Wi-Fi Boosts Security
To answer charges of weak security in popular Wi-Fi networks, an industry group is announcing an enhanced wireless security scheme that in most cases avoids the need for hardware upgrades.
The new spec, Wi-Fi Protected Access (WPA), offers better security than the WEP (Wired Equivalent Privacy) security algorithm currently built into both the 11-megabits-per-second (802.11b) and the 54-mbps (802.11a) versions of Wi-Fi. Officials of the Wi-Fi Alliance, a trade group that certifies Wi-Fi products for interoperability, say that vendors should be able to offer WPA via drivers and firmware upgrades for legacy products starting in February.
WPA is based on parts of the IEEE's coming
People and companies that already have Wi-Fi networks up and running will in many cases be able to enjoy the improved security in WPA via firmware upgrades supplied by their equipment vendors.
How does WPA improve on WEP? WEP requires users to enter a "key" whose length varies with the strength of encryption that the hardware supports and with whether you use hexadecimal or ASCII characters. The key is used to encrypt data transmitted over the network. Since the WEP key is static, however, a well-equipped hacker can identify it in as little as an hour or by intercepting and analyzing the encrypted content.
With WPA, as with WEP, you start by entering a password. But "this password only initializes or kicks off the encryption process," says David Cohen, chair of the Wi-Fi Alliance's security task force. "The actual key rotates all the time. A new key is used for every data packet set over the air."
This improved encryption technology, known as TKIP (Temporal Key Integrity Protocol), is much tougher to break than WEP. Vendors don't have to offer it immediately, but the Wi-Fi Alliance will begin certification testing of WPA software upgrades and products in February. By next fall, WPA support will be a prerequisite for Wi-Fi Alliance certification (replacing the current WEP requirement).
WPA will work with all variants of Wi-Fi, including 802.11b (11 mbps on the 2.4-ghz band), 802.11a (54 mpbs on the 5-ghz band), and the new 802.11g standard (54 mbps on the 2.4-ghz band).
WPA will work in two different ways, depending on the type of network. In corporate settings, it will work with authentication servers, so IT staffs can manage network security. In homes and small offices lacking authentication servers, the technology will work in a so-called preshared key mode. Users simply enter the network key to gain access.

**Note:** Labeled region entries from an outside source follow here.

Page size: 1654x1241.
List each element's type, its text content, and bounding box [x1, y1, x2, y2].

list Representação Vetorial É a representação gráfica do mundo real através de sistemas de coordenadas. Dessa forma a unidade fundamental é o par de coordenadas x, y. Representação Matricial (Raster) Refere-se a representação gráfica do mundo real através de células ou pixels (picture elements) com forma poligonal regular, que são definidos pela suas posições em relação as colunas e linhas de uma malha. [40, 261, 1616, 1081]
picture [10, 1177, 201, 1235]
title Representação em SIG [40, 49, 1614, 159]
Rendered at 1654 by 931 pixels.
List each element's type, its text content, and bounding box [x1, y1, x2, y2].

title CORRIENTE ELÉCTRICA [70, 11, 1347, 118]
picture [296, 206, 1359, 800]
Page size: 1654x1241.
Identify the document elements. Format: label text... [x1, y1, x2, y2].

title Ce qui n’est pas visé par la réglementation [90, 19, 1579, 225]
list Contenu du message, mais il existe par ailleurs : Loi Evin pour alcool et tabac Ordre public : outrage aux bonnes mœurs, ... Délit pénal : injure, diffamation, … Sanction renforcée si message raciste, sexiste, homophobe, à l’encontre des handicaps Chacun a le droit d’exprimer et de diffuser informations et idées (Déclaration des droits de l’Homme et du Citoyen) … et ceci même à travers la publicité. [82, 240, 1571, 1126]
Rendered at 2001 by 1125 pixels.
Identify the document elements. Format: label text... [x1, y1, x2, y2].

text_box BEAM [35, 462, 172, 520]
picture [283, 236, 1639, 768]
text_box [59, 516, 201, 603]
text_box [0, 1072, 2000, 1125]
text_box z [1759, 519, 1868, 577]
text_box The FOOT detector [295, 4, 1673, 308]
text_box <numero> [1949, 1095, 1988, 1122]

"It's definitely a good step," says Bob O'Donnell, director of personal technology for research firm IDC. "They clearly needed to do something, not only from an actual perspective but from a public relations perspective."
O'Donnell notes, however, that every device on a wireless network must be upgraded to WPA in order for the new standard to take effect. If some devices still use WEP, the entire network will fall back to the older, weaker security algorithm. This could be a problem in configurations of Wi-Fi products assembled from multiple vendors, especially if vendors are slow to offer the software upgrade.
But O'Donnell thinks that most vendors will offer the upgrade in a timely manner. "They recognize that there's a need to improve security. As hot as 802.11 is--and it's very hot--the only thing that's keeping it from going through the roof is the security."
A few caveats remain. WPA won't work if you're operating in ad hoc mode, with a simple peer-to-peer configuration of clients and no access point or gateway, O'Donnell says.
Of course, the best security algorithms in the world won't help if you don't turn them on. Like WEP before it, WPA will not, by default, be enabled after you upgrade, notes Ken Dulaney, a Gartner analyst. So when the upgrades become available, security-conscious wireless network users should be sure to install them and set a password in order to safeguard their network from outsiders.